The present invention relates to a higher definition widescreen TV system compatible with the NTSC system and, more particularly, a method for maintaining the resolution of the luminance signal of a central portion of a screen as much as possible.
As a system which is compatible with the existing NTSC system for transmitting a TV signal for a widescreen, there is proposed "A Single Channel, NTSC Compatible Widescreen EDTV System", by Isnardi et al.
According to this system, as shown in FIG. 2, the central portion CENT of a component 1 having an aspect ratio of approximately 5:3 is transmitted substantially according to the existing NTSC system. The right and left side panels are attached to the small portions at the ends of the existing image such that only their luminance low-frequency components are time-compressed. These attached side portions are exclusively modulated to the NTSC color TV signals and time-expanded about four times (or the band width is dropped to about 1/4) to form a component 3.
These are illustrated in a one-dimensional frequency region in FIGS. 1A to 1D.
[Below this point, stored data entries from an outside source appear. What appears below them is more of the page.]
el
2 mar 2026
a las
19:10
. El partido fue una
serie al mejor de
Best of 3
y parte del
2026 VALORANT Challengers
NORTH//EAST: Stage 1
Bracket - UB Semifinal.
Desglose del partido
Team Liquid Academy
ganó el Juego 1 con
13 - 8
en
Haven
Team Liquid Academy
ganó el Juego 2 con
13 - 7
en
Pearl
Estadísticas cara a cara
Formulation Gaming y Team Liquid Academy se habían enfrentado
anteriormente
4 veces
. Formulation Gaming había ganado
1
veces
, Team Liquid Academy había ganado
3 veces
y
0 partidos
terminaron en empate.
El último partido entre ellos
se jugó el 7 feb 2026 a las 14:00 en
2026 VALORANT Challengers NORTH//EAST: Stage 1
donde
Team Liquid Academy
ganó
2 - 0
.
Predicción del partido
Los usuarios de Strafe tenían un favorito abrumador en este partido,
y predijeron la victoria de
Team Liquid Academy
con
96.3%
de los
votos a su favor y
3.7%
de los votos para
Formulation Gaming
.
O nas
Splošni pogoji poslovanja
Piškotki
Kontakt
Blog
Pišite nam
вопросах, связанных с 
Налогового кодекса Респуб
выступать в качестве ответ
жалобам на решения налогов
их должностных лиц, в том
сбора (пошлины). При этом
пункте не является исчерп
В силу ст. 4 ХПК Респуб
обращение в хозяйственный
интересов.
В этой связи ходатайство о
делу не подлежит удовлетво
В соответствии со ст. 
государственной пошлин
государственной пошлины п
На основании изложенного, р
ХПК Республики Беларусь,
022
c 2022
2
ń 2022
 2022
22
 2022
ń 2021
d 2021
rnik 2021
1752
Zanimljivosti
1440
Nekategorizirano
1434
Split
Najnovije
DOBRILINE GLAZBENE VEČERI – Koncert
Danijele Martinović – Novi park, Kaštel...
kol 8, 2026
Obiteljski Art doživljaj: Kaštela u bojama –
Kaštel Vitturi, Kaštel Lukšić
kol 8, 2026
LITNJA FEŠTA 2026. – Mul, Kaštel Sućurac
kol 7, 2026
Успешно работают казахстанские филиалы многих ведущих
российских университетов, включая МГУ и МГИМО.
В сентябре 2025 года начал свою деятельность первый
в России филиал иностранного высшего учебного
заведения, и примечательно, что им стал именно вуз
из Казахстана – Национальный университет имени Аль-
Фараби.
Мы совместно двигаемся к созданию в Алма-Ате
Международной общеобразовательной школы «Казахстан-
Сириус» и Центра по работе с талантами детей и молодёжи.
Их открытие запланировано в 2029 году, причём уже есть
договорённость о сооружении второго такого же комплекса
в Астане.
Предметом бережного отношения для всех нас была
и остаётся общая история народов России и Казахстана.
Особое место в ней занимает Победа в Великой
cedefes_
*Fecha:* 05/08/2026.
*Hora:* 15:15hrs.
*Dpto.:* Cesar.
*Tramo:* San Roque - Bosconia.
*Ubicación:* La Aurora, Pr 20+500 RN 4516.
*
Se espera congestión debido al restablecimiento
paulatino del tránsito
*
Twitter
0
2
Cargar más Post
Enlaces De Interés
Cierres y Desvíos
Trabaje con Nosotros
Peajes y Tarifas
In FIG. 1A, letter E designates the well-known NTSC color TV signals corresponding to the two side panels. These color TV signals are time-expanded four times, as indicated at Es in FIG. 1B.
Then, these signals are multiplexed to form a component 2 appearing in FIG. 2. These relations are illustrated three-dimensionally inn FIGS. 3A and 3B. In the NTSC system, as is well known in the art, the color signal is multiplexed on a luminance signal Y.
If a frequency spectrum is illustrated in the three-dimensional dimensional frequency domain with three frequencies, i.e., horizontal .mu., vertical .nu. and time f frequencies, as is disclosed in U.S. Pat. No. 4,660,072 granted to Fukinuki, the color signal C is present in the second and fourth quadrants, and the conjugate first and third quadrants are vacant.
In these quadrants, there may be arranged as luminance signal Ys of the signal Es to be newly multiplexed. For this operation, there may be used a sub-carrier .lambda.o in which a scanning line of identical phase drops for each field, as shown in FIG. 7 in the above-specified U.S. Pat. No. 4,660,072. The luminance signal Ys is illustrated in regions 10 and 10' in FIG. 3B.
In this case, the color components Cs of the signal Es are arranged at regions 11, 11', 11" and 11"'.
Incidentally, the modulated two side panel signals modulate the sub-carrier .mu.o with double side-band modulation as shown in FIG. 1C. This modulation is accomplished for, e.g., multiplexing another signal on that band by, e.g., quadrature modulation. However, this modulation will be omitted because it has no direct relation to the present invention.
The problem accompanying the prior art described above is that the region 12 of the luminance component Y of the main signal (located at the central portion of the image) has to be largely cut off, as illustrated in FIG. 3A, so as to multiplex the double-side-band modulated color signals Cs, as shown in FIG. 3A. In other words, the luminance signal Y for a horizontal frequency .mu. of 1.5 MHz or higher has to be suppressed to about one half of the vertical frequency. The components to be cut correspond to the slant components of the image at the central portion. This cutting process will degrade the image quality seriously.